**Exercise brief:** Write each line word for word, from the line that contains "билдингу (men’s physique)" through the last line of the material below.

....................

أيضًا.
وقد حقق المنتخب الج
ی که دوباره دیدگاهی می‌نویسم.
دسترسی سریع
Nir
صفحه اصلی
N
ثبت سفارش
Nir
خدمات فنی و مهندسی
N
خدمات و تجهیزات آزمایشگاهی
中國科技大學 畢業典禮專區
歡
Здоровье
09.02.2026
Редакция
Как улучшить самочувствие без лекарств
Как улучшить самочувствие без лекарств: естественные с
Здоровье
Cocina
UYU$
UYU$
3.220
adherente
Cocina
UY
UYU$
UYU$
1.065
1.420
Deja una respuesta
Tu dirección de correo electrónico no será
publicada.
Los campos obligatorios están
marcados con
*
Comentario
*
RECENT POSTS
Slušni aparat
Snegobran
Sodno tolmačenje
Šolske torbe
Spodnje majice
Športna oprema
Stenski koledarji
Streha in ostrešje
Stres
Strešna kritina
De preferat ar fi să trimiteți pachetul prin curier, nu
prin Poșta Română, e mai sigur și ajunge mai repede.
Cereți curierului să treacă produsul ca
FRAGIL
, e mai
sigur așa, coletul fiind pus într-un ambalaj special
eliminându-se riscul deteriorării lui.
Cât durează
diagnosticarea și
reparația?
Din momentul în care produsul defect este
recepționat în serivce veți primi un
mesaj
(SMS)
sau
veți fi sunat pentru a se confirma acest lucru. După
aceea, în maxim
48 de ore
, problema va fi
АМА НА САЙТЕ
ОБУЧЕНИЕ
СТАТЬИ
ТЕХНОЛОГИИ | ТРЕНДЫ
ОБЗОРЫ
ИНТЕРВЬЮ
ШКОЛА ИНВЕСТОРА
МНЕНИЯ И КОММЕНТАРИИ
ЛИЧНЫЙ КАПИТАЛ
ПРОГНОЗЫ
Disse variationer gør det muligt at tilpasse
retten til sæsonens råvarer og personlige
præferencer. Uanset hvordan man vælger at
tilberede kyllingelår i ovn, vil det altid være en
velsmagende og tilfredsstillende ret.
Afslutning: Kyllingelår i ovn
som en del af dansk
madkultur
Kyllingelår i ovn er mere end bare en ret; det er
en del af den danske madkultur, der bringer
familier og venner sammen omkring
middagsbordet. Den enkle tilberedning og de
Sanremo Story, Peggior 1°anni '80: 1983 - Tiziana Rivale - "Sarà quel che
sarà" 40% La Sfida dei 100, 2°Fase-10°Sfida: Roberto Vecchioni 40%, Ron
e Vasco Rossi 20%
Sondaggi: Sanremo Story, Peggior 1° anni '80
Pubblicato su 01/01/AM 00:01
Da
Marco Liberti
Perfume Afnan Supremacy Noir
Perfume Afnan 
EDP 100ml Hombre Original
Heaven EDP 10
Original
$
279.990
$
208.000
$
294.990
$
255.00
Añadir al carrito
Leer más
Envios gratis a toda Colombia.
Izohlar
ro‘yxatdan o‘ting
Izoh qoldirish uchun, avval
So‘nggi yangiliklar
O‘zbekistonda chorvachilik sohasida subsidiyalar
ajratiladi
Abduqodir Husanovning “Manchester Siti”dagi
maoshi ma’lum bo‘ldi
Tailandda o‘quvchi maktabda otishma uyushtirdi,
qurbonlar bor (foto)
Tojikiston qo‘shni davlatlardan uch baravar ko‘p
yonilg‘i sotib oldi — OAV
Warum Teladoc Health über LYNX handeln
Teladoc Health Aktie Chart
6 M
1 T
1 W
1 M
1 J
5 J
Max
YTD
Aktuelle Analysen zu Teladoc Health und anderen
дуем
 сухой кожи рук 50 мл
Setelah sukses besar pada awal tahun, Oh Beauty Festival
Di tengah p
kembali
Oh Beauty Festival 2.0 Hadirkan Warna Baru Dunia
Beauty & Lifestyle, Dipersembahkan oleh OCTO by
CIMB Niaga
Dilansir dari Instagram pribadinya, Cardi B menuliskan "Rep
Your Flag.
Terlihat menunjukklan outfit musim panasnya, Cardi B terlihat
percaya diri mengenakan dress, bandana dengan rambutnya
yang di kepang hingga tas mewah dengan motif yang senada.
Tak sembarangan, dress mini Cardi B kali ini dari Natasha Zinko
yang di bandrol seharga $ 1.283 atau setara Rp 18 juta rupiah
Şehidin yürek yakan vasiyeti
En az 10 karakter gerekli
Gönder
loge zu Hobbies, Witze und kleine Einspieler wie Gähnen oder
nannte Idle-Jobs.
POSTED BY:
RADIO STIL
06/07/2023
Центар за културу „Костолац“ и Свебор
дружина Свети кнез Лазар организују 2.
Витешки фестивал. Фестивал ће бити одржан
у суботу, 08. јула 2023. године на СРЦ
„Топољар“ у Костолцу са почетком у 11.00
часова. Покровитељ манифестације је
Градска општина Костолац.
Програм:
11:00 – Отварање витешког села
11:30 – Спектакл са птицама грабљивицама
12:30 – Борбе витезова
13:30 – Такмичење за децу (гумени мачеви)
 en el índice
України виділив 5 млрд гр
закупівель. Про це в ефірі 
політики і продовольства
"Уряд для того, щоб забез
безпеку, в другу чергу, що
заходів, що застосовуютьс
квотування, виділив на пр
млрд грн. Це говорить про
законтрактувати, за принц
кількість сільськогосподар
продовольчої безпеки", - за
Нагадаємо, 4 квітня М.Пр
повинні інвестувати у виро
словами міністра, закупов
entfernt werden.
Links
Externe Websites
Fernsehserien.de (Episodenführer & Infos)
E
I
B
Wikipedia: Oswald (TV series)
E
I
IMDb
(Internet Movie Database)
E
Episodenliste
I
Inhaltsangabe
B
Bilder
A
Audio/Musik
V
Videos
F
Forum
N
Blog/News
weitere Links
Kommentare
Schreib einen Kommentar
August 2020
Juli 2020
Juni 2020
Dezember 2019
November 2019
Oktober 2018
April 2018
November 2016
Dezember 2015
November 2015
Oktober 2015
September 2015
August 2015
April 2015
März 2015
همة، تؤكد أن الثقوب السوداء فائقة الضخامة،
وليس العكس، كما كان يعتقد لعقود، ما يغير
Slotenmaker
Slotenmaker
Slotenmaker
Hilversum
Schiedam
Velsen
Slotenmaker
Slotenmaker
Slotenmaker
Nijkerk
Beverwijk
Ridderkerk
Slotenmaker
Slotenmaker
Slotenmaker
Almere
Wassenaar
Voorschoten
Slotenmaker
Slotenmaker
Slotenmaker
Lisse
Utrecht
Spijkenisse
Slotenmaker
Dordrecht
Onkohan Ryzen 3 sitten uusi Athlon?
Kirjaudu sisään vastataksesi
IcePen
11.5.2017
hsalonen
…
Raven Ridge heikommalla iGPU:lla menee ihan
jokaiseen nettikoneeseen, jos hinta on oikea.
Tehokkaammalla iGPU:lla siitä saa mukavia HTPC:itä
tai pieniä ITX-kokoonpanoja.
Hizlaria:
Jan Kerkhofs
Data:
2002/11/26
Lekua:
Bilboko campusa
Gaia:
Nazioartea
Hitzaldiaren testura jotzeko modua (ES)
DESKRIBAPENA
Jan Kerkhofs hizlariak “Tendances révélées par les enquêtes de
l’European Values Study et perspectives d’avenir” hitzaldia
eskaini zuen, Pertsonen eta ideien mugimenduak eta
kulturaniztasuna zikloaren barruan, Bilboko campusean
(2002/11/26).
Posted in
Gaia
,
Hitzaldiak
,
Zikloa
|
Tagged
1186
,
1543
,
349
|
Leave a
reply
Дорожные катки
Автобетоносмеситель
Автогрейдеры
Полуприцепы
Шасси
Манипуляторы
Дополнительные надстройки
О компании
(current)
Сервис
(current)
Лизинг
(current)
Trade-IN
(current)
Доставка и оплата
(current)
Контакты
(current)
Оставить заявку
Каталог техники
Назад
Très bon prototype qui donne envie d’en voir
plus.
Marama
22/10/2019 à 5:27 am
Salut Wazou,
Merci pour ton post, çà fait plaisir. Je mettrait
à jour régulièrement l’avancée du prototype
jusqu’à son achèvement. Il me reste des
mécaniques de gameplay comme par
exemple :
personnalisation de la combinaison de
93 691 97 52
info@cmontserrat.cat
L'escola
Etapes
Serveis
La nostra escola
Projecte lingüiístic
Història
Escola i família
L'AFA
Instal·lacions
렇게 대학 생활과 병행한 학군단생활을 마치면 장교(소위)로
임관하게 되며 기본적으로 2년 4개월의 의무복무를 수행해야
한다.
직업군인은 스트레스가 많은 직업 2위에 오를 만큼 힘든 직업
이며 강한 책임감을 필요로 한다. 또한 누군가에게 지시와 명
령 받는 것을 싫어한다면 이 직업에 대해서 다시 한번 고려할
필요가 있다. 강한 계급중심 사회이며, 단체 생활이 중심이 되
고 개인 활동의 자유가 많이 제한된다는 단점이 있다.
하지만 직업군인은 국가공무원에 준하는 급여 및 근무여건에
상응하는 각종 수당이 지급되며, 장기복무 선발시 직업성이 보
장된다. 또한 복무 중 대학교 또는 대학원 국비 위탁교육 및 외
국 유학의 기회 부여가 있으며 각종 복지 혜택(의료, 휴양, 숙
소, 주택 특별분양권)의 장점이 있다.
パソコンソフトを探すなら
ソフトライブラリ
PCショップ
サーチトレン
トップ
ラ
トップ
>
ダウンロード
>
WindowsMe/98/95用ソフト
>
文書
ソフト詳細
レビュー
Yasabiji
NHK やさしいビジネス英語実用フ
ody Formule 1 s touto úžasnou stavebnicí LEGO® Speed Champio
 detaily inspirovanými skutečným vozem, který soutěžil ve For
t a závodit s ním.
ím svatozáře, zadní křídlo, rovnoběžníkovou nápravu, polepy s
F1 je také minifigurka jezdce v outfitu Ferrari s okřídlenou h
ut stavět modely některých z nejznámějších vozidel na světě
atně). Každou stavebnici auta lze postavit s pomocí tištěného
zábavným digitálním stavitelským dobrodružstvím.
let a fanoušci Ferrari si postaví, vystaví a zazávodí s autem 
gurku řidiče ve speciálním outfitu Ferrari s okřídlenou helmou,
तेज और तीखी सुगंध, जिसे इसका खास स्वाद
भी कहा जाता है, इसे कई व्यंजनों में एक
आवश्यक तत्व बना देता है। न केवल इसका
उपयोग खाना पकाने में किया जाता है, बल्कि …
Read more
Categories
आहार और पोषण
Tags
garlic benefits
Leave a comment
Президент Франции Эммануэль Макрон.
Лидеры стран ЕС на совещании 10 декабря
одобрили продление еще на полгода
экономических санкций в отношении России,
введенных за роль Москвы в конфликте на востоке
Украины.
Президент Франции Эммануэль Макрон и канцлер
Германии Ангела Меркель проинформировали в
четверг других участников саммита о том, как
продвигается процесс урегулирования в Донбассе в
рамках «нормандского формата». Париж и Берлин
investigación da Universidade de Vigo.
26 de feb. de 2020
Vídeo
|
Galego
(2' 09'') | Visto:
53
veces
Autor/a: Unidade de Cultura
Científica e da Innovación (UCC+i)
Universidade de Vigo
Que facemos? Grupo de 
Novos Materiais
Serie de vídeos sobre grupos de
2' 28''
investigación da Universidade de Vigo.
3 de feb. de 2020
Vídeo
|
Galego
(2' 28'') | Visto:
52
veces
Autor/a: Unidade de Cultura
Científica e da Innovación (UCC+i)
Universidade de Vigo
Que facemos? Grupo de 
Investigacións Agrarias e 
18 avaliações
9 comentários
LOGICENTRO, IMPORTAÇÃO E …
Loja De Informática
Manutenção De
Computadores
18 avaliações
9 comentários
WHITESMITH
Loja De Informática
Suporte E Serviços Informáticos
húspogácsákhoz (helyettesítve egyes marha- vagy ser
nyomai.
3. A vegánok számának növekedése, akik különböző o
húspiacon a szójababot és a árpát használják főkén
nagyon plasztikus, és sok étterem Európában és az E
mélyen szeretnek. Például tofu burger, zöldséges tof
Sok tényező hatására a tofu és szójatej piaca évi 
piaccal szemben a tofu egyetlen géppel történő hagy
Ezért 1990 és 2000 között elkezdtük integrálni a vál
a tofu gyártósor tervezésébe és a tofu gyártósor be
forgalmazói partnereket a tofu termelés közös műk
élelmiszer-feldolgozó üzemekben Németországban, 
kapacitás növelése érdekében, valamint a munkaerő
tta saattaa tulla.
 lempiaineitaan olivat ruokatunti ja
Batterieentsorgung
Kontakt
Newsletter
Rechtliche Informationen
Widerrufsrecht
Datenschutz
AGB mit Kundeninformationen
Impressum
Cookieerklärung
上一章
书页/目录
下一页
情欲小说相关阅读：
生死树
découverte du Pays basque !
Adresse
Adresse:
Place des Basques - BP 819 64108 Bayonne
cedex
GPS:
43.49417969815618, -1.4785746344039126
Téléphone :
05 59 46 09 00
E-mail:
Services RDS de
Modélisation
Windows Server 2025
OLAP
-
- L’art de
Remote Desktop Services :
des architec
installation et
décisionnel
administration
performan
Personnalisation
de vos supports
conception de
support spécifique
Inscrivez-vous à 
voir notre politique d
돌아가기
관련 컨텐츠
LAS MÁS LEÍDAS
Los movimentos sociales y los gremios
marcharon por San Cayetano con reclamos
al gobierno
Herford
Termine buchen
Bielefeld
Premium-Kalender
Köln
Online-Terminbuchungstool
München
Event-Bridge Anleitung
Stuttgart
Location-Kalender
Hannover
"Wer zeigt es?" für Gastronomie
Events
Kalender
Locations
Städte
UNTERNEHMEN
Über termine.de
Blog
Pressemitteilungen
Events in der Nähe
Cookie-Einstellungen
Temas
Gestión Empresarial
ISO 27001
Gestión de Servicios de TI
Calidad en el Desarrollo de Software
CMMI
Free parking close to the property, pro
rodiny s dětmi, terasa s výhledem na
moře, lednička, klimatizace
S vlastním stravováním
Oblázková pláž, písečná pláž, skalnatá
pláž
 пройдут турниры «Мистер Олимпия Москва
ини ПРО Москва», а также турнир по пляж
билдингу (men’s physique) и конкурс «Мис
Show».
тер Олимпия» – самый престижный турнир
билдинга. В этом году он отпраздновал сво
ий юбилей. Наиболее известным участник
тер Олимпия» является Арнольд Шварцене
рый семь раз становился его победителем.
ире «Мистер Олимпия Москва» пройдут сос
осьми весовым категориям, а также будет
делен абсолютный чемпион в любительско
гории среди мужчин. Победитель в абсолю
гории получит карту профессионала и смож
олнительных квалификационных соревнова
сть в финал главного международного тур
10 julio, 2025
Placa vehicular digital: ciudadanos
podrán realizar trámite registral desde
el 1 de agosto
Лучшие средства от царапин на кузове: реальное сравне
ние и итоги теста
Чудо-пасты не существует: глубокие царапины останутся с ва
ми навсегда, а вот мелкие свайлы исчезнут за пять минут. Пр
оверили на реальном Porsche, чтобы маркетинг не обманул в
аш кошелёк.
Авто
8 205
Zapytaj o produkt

....................

**Answer section:**
билдингу (men’s physique) и конкурс «Мис
Show».
тер Олимпия» – самый престижный турнир
билдинга. В этом году он отпраздновал сво
ий юбилей. Наиболее известным участник
тер Олимпия» является Арнольд Шварцене
рый семь раз становился его победителем.
ире «Мистер Олимпия Москва» пройдут сос
осьми весовым категориям, а также будет
делен абсолютный чемпион в любительско
гории среди мужчин. Победитель в абсолю
гории получит карту профессионала и смож
олнительных квалификационных соревнова
сть в финал главного международного тур
10 julio, 2025
Placa vehicular digital: ciudadanos
podrán realizar trámite registral desde
el 1 de agosto
Лучшие средства от царапин на кузове: реальное сравне
ние и итоги теста
Чудо-пасты не существует: глубокие царапины останутся с ва
ми навсегда, а вот мелкие свайлы исчезнут за пять минут. Пр
оверили на реальном Porsche, чтобы маркетинг не обманул в
аш кошелёк.
Авто
8 205
Zapytaj o produkt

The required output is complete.